Hi (morning writing, family archives, mom, dad, greycatnext)
Jun. 5th, 2026 06:52 amSo where have i been? I think there are two things going on. One is i am changing my diet to try and meet some of the MIND[1] diet criteria: being more disciplined about leafy greens (which i like, wasn't quite at a serving every day), trying to get three servings of whole grains -- there were a few places i could easily switch, daily berries serving (twist my arm), regular eggs (instead of poultry). The legumes and fish were already part of what i was doing. And then i looked into how much protein i should be getting and there was a gap. So now sorting that. And meanwhile my already unreliable digestive system had some behaviors that seemed odd, and then addressing that made other things odd, so now i'm learning the difference between insoluble and soluble fiber.
Meanwhile, my indirect wish, that i would loose the weight i put on during the fatigue of the last couple of years, isn't quite being met -- but i have pushed back some of my cravings and binging. Maybe "do you want the yogurt, herring, lima beans, or peanuts" choices helps: i know what the snacks are instead of gravitating to something sweet. (Lima beans are kinda like edamame in my opinion, and can be snacks.)
This preoccupation is boring.
Then there's been some emotional stuff: the third anniversary of Mom's passing is aligning with my Dad's wish to downsize. He's got some urgency, and it's triggered me. I could recognize part was that i've been waiting for this but he's postponed so many times that the urgency is a little maddening. But that didn't seem to be all. I finally realized that her stuff -- her thrifty shopping of high quality things -- was a way we connected. I felt seen in the sense that she taught me certain skills and values (lasting quality vs trendy style). Other teaching (housekeeping) was fraught with her anger and conflict and my lack of skill. So i need to balance my wanting to honor her through respectfully handling her stuff, and my sense i don't have time to deal with the mountain of stuff.

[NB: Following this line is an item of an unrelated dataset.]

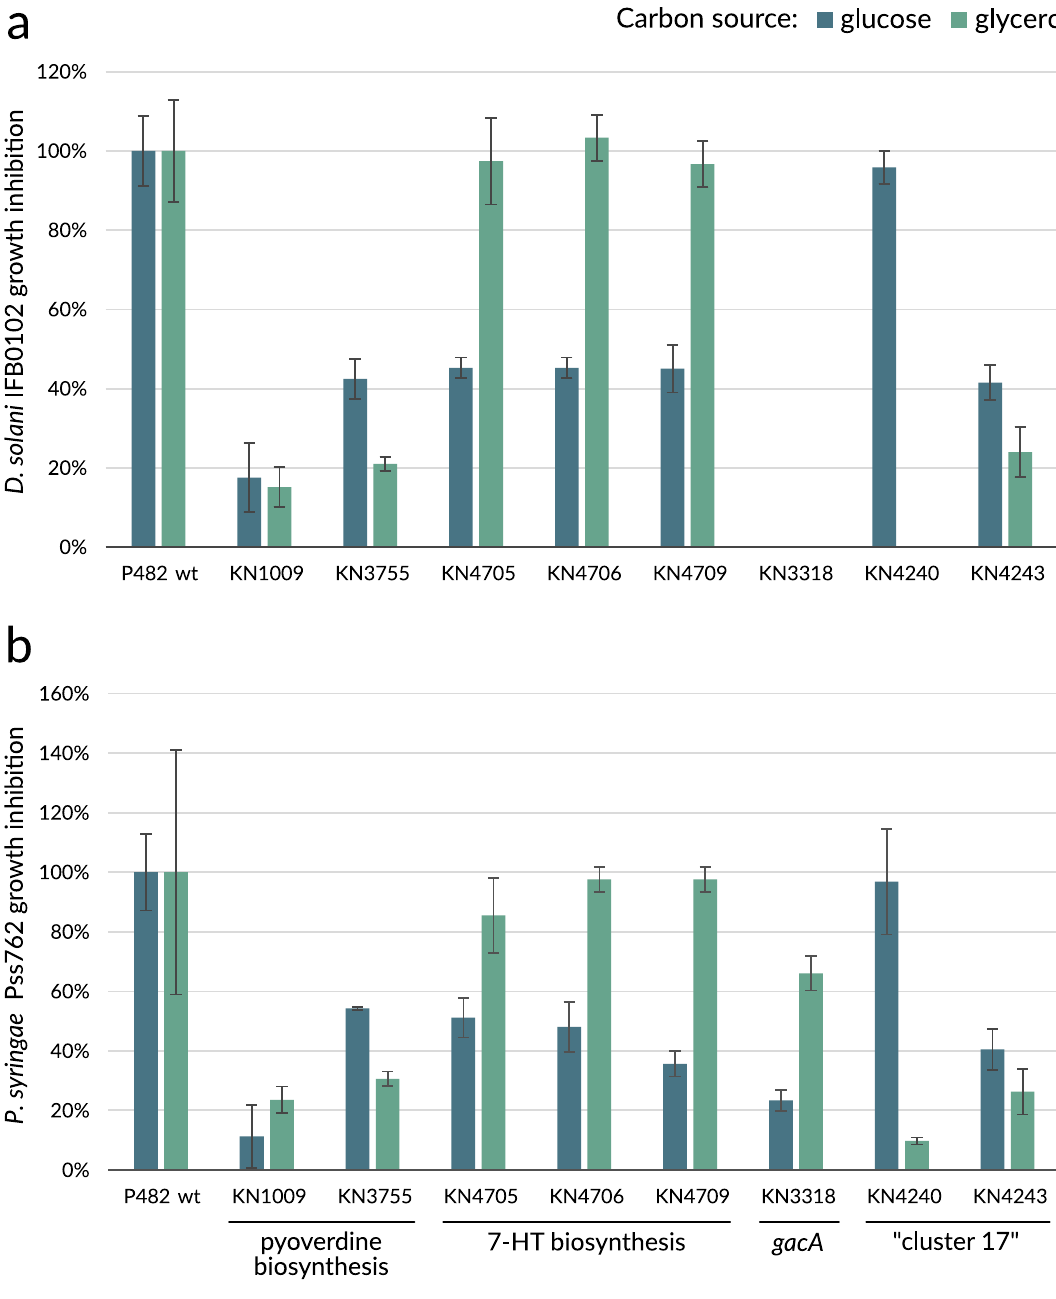
Figure 1. Growth inhibition of Dickeya solani IFB0102 ( a ) and Pseudomonas syringae pv. syringae Pss762 ( b ) by Pseudomonas donghuensis P482 mutants tested on minimal M9-agar medium with 0.4% glucose or 0.4% glycerol as a sole carbon source. The bars represent the percentage of the growth inhibition zone obtained for P482 wt under given conditions. Pseudomonas vranovensis DSM16006 T does not cause growth inhibition of the tested pathogens and was used as a negative control strain (see Supplementary Data Figure S1). The assay was performed in triplicates; error bars represent standard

Oh, and there was a stretch of nesting at home. We've gotten a 25 year old bedframe passed on to someone, and got rid of a mattress, moved the couch into the front office, and now need to get rid of the old rug and replace it with one i will like. (I hope.) I thought we would be receiving the new Amish-made recliners soon, but what we know now is that a shipper picks them up on the 11th, and then has a three week circuit during which it will arrive. We are currently sitting on lawn chairs.
[1] https://nutritionsource.hsph.harvard.edu/healthy-weight/diet-reviews/mind-diet/ -- it's about getting a certain amount of certain nutrients but isn't a "complete" diet. There are whole swaths of foods that it's neutral on. Also, every source seems to be slightly different which makes me want to scream.